3. La peur de ce qui va se passer. Combien de temps sans eau, sans chauffage, sans salle de bain. Où seront les meubles. Qui répare si quelque chose est cassé. Ces questions sans réponse produisent un blocage qui n'a rien d'un refus de principe.
4. Un litige antérieur. Une réclamation restée sans suite, un dégât des eaux mal traité, un contentieux de charges. Le chantier devient le levier disponible. Ce cas se traite par la gestion locative, pas par le conducteur de travaux.
5. Le refus assumé. Il existe, il est minoritaire, et c'est le seul qui relève réellement de la procédure.
La séquence qui fonctionne
Annoncer tôt et collectivement. Réunion d'information, affichage dans les halls, courrier nominatif : l'opération doit exister dans l'esprit des habitants au moins un mois avant la première intervention. Un chantier qui commence par un SMS est un chantier mal parti.
Individualiser ensuite. L'invitation à un créneau doit arriver 5 à 15 jours avant, sur un canal identifiable, avec la possibilité de choisir ou de déplacer. Un rappel la veille récupère les oublis.
Documenter chaque tentative. Date, canal, créneau proposé, réponse ou absence de réponse. C'est ce qui distingue, trois mois plus tard, un dossier qui tient d'un dossier qui ne tient pas.
Proposer une alternative avant d'escalader. Au moins deux créneaux différents, dont un hors horaires de bureau. Un dossier qui montre trois propositions distinctes et une relance écrite n'a pas la même valeur qu'un dossier qui montre un passage manqué.
Passer à l'écrit formel. Lettre recommandée rappelant l'obligation légale, les dates proposées, et les conséquences. À ce stade, l'objectif reste d'obtenir un rendez-vous, pas de gagner un contentieux.
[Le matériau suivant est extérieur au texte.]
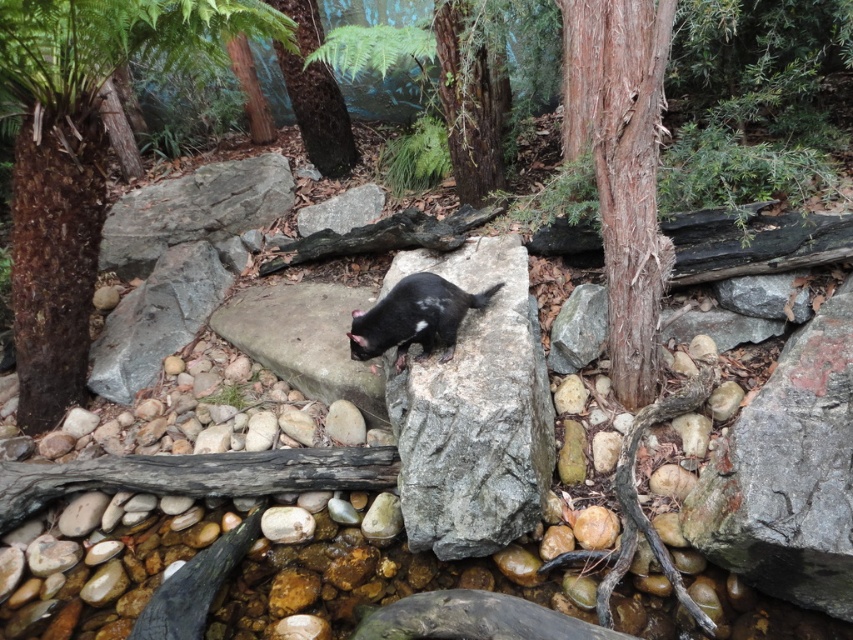
You are a park ranger trying to identify two brown trees in the scene. Which tree is bigger between the brown rough tree at center and the brown rough bark tree at upper center?

The brown rough tree at center is larger in size than the brown rough bark tree at upper center.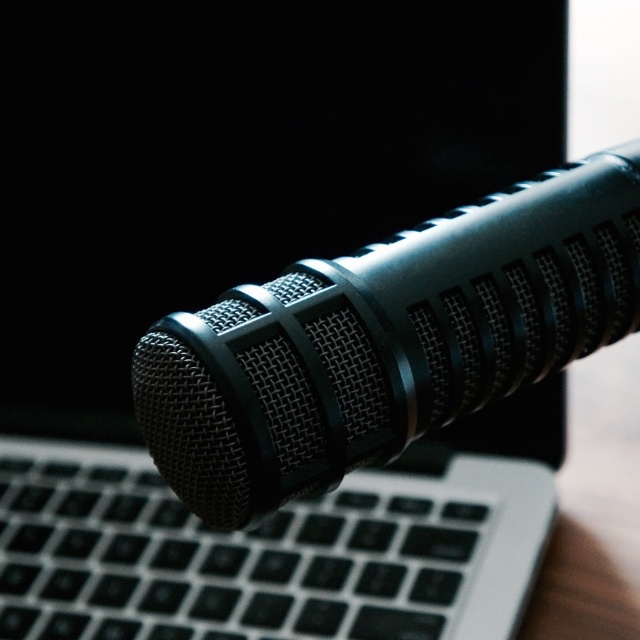
Between black matte microphone at center and black matte keyboard at center, which one has more height?

Standing taller between the two is black matte microphone at center.

Describe the element at coordinates (387, 340) in the screenshot. I see `black matte microphone at center` at that location.

Identify the location of black matte microphone at center. (387, 340).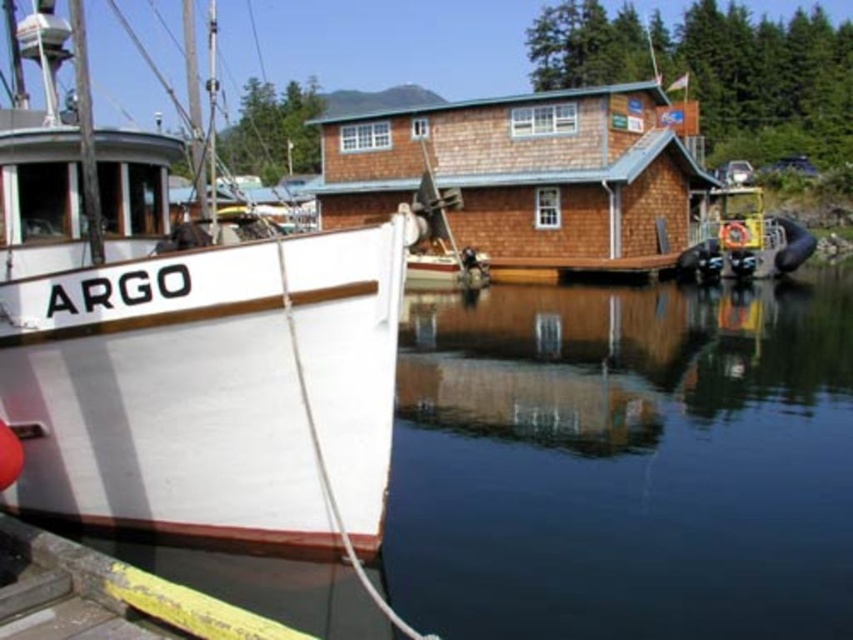
Question: Among these points, which one is nearest to the camera?

Choices:
 (A) (764, 486)
 (B) (670, 182)

Answer: (A)

Question: Does clear water at lower left come behind brown shingle cabin at center?

Choices:
 (A) yes
 (B) no

Answer: (B)

Question: Which of the following is the farthest from the observer?

Choices:
 (A) clear water at lower left
 (B) white matte boat at left
 (C) brown shingle cabin at center

Answer: (C)

Question: Which object appears closest to the camera in this image?

Choices:
 (A) brown shingle cabin at center
 (B) white matte boat at left

Answer: (B)

Question: Observing the image, what is the correct spatial positioning of clear water at lower left in reference to white matte boat at left?

Choices:
 (A) left
 (B) right

Answer: (B)

Question: Observing the image, what is the correct spatial positioning of clear water at lower left in reference to white matte boat at left?

Choices:
 (A) right
 (B) left

Answer: (A)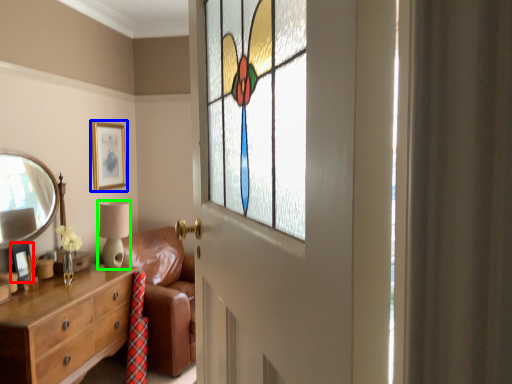
Question: Which object is positioned farthest from picture frame (highlighted by a red box)? Select from picture frame (highlighted by a blue box) and table lamp (highlighted by a green box).

Choices:
 (A) picture frame
 (B) table lamp

Answer: (A)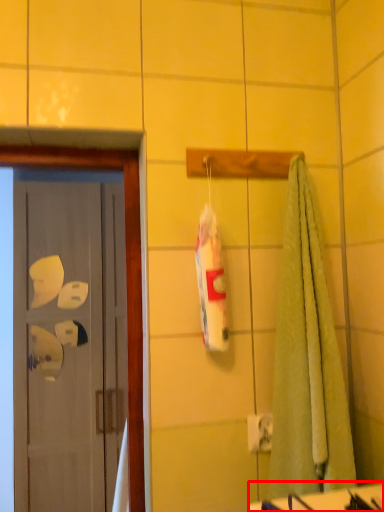
Question: From the image, what is the correct spatial relationship of counter top (annotated by the red box) in relation to door?

Choices:
 (A) left
 (B) right

Answer: (B)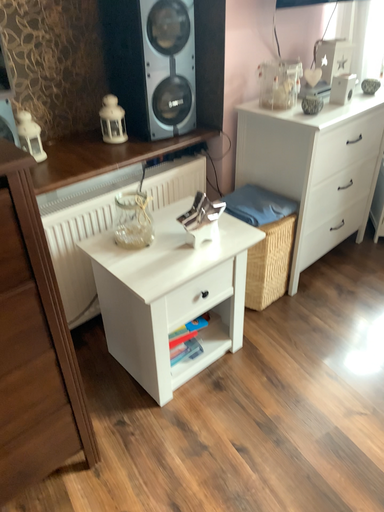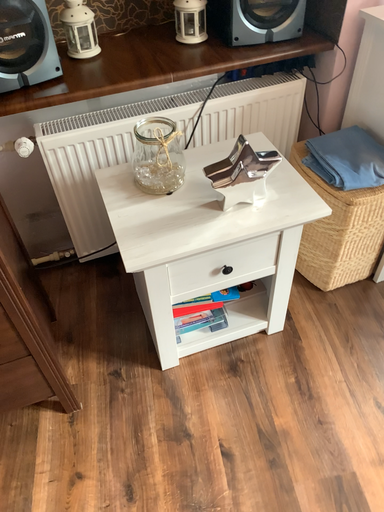
Question: Which way did the camera rotate in the video?

Choices:
 (A) rotated upward
 (B) rotated downward

Answer: (B)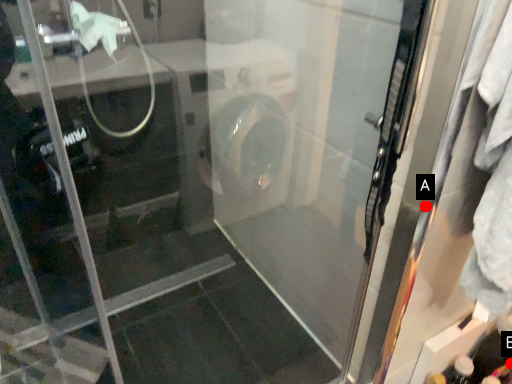
Question: Two points are circled on the image, labeled by A and B beside each circle. Which point is closer to the camera?

Choices:
 (A) A is closer
 (B) B is closer

Answer: (A)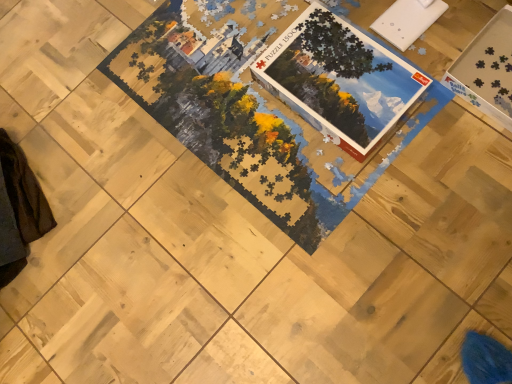
Where is `blank area to the left of matte cardboard puzzle box at center`? Image resolution: width=512 pixels, height=384 pixels. blank area to the left of matte cardboard puzzle box at center is located at coordinates (240, 121).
Escalader. Mise en demeure, puis saisine du juge pour autorisation d'accès. C'est long, coûteux, et cela ne concerne en pratique qu'une poignée de logements par opération — à condition que les étapes précédentes aient été tenues.
L'erreur classique
Traiter les non-répondants comme des refus. Un logement sans réponse et un logement dont l'occupant a dit non n'appellent pas le même geste : le premier a besoin d'un autre canal ou d'un autre créneau, le second d'un contact humain. Les confondre, c'est envoyer des mises en demeure à des gens qui n'ont jamais reçu l'invitation — et transformer un problème de communication en conflit.
Le taux d'ouverture de porte et le taux de refus explicite sont deux indicateurs distincts. Les suivre séparément est ce qui permet de savoir lequel des deux problèmes on a réellement.
Questions fréquentes
Un locataire peut-il refuser des travaux dans son logement ?
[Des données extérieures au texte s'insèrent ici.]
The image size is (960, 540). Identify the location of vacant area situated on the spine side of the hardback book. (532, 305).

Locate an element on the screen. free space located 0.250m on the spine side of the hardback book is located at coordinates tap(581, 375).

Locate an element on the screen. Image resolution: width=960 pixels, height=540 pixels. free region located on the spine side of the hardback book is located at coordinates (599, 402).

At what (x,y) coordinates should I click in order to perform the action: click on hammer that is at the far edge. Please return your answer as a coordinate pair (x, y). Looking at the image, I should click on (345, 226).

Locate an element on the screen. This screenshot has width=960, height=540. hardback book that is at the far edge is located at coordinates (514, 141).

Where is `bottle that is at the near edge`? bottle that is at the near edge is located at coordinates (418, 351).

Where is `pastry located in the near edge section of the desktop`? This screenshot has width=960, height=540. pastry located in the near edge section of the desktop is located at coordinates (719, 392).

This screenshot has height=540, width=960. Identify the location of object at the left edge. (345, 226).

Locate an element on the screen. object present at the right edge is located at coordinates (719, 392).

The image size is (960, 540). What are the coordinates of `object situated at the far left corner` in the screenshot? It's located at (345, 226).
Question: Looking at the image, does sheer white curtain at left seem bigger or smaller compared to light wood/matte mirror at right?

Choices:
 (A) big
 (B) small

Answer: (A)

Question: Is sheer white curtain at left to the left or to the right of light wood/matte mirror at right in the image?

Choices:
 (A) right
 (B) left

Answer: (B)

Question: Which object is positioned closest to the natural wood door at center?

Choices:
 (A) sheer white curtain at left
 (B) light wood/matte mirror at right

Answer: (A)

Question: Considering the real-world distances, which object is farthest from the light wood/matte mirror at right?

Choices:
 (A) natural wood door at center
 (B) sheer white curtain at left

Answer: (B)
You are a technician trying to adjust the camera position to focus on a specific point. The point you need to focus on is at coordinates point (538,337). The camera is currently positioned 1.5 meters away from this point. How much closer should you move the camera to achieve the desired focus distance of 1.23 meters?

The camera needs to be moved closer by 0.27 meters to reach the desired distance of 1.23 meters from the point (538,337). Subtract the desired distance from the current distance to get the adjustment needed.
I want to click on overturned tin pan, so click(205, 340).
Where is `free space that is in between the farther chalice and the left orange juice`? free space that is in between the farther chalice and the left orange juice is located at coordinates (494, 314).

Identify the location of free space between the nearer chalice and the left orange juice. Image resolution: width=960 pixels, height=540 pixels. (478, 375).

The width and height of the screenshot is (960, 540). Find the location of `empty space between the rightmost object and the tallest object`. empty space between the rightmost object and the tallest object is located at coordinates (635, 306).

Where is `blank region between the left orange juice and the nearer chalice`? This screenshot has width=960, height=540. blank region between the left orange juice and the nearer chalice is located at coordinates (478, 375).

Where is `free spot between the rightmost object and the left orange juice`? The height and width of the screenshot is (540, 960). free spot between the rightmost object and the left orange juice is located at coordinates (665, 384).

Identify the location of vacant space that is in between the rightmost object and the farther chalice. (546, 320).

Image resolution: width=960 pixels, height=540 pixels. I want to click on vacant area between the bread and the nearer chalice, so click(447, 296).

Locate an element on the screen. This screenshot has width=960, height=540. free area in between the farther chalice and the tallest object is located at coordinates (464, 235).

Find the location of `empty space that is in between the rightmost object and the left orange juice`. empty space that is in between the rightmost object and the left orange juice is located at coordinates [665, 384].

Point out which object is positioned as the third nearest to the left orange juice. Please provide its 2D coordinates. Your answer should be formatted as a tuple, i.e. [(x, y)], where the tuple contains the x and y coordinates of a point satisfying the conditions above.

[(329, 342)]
L'article 7 e) de la loi du 6 juillet 1989 oblige le locataire à laisser exécuter, dans les parties privatives, les travaux d'amélioration des parties communes ou des parties privatives, les travaux nécessaires au maintien en état et à l'entretien normal, ainsi que les travaux d'amélioration de la performance énergétique. Il ne peut donc pas s'y opposer par principe, mais il conserve des droits sur les modalités.
Quel délai de prévenance avant une intervention ?
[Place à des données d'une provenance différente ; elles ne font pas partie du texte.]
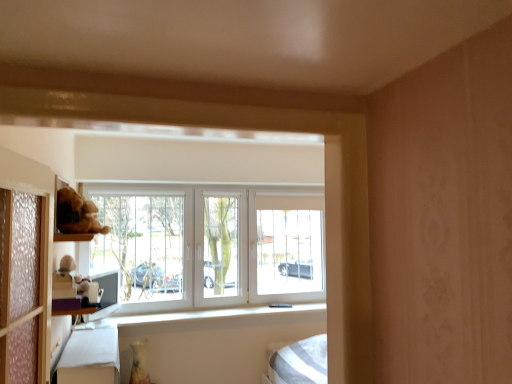
Find the location of `empty space that is ontop of white plastic window at center (from a real-world perspective)`. empty space that is ontop of white plastic window at center (from a real-world perspective) is located at coordinates (194, 183).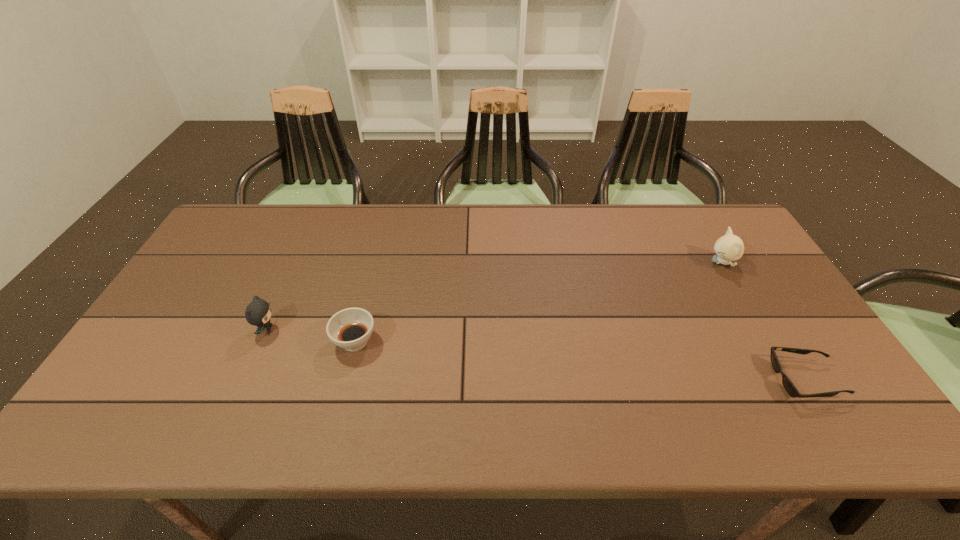
The width and height of the screenshot is (960, 540). Find the location of `free space located on the front-facing side of the left kitten`. free space located on the front-facing side of the left kitten is located at coordinates (382, 329).

Image resolution: width=960 pixels, height=540 pixels. Identify the location of free space located on the back of the third object from right to left. (374, 267).

Where is `free spot located 0.360m on the front-facing side of the shortest object`? This screenshot has height=540, width=960. free spot located 0.360m on the front-facing side of the shortest object is located at coordinates (625, 380).

This screenshot has height=540, width=960. I want to click on vacant space located on the front-facing side of the shortest object, so click(x=634, y=380).

Identify the location of vacant space located on the front-facing side of the shortest object. [x=675, y=380].

Find the location of a particular element. The width and height of the screenshot is (960, 540). object that is at the near edge is located at coordinates (787, 383).

This screenshot has height=540, width=960. I want to click on kitten at the right edge, so click(x=729, y=247).

Locate an element on the screen. This screenshot has height=540, width=960. sunglasses located at the right edge is located at coordinates (787, 383).

Image resolution: width=960 pixels, height=540 pixels. Find the location of `object positioned at the near right corner`. object positioned at the near right corner is located at coordinates (787, 383).

Locate an element on the screen. The height and width of the screenshot is (540, 960). vacant position at the far edge of the desktop is located at coordinates (470, 228).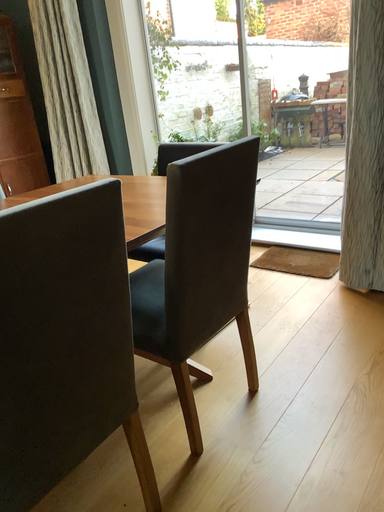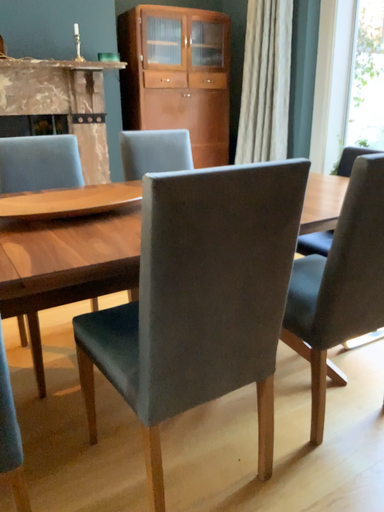
Question: Which way did the camera rotate in the video?

Choices:
 (A) rotated right
 (B) rotated left

Answer: (B)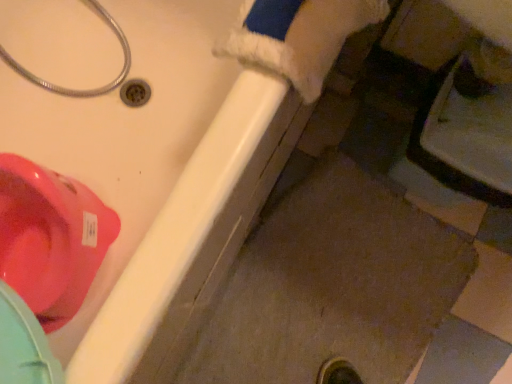
Question: Is glossy plastic toilet at upper left positioned far away from metallic silver hose at upper left?

Choices:
 (A) no
 (B) yes

Answer: (A)

Question: Is glossy plastic toilet at upper left behind metallic silver hose at upper left?

Choices:
 (A) no
 (B) yes

Answer: (B)

Question: Is glossy plastic toilet at upper left bigger than metallic silver hose at upper left?

Choices:
 (A) yes
 (B) no

Answer: (B)

Question: Is glossy plastic toilet at upper left positioned with its back to metallic silver hose at upper left?

Choices:
 (A) yes
 (B) no

Answer: (B)

Question: From a real-world perspective, is glossy plastic toilet at upper left below metallic silver hose at upper left?

Choices:
 (A) no
 (B) yes

Answer: (B)

Question: Can you confirm if glossy plastic toilet at upper left is smaller than metallic silver hose at upper left?

Choices:
 (A) yes
 (B) no

Answer: (A)

Question: Could you tell me if glossy plastic toilet at upper left is turned towards matte white bathtub at lower left?

Choices:
 (A) yes
 (B) no

Answer: (A)

Question: Does glossy plastic toilet at upper left appear on the left side of matte white bathtub at lower left?

Choices:
 (A) yes
 (B) no

Answer: (A)

Question: Does glossy plastic toilet at upper left have a greater height compared to matte white bathtub at lower left?

Choices:
 (A) yes
 (B) no

Answer: (B)

Question: From the image's perspective, is glossy plastic toilet at upper left under matte white bathtub at lower left?

Choices:
 (A) yes
 (B) no

Answer: (A)

Question: From a real-world perspective, is glossy plastic toilet at upper left over matte white bathtub at lower left?

Choices:
 (A) no
 (B) yes

Answer: (A)

Question: Is glossy plastic toilet at upper left looking in the opposite direction of matte white bathtub at lower left?

Choices:
 (A) yes
 (B) no

Answer: (A)

Question: Is there a large distance between matte white bathtub at lower left and glossy plastic toilet at upper left?

Choices:
 (A) no
 (B) yes

Answer: (A)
Aucun texte n'impose un délai unique pour toutes les interventions. La pratique consolidée en réhabilitation est d'annoncer l'opération au moins un mois à l'avance, puis de confirmer le créneau individuel entre 5 et 15 jours avant, avec un rappel la veille.
Que faire quand le logement reste inaccessible ?
Documenter chaque tentative (date, créneau proposé, canal, réponse), proposer au moins deux créneaux alternatifs dont un en soirée ou en samedi matin, puis passer à la lettre recommandée. La traçabilité de ces tentatives est ce qui rend la procédure ultérieure recevable.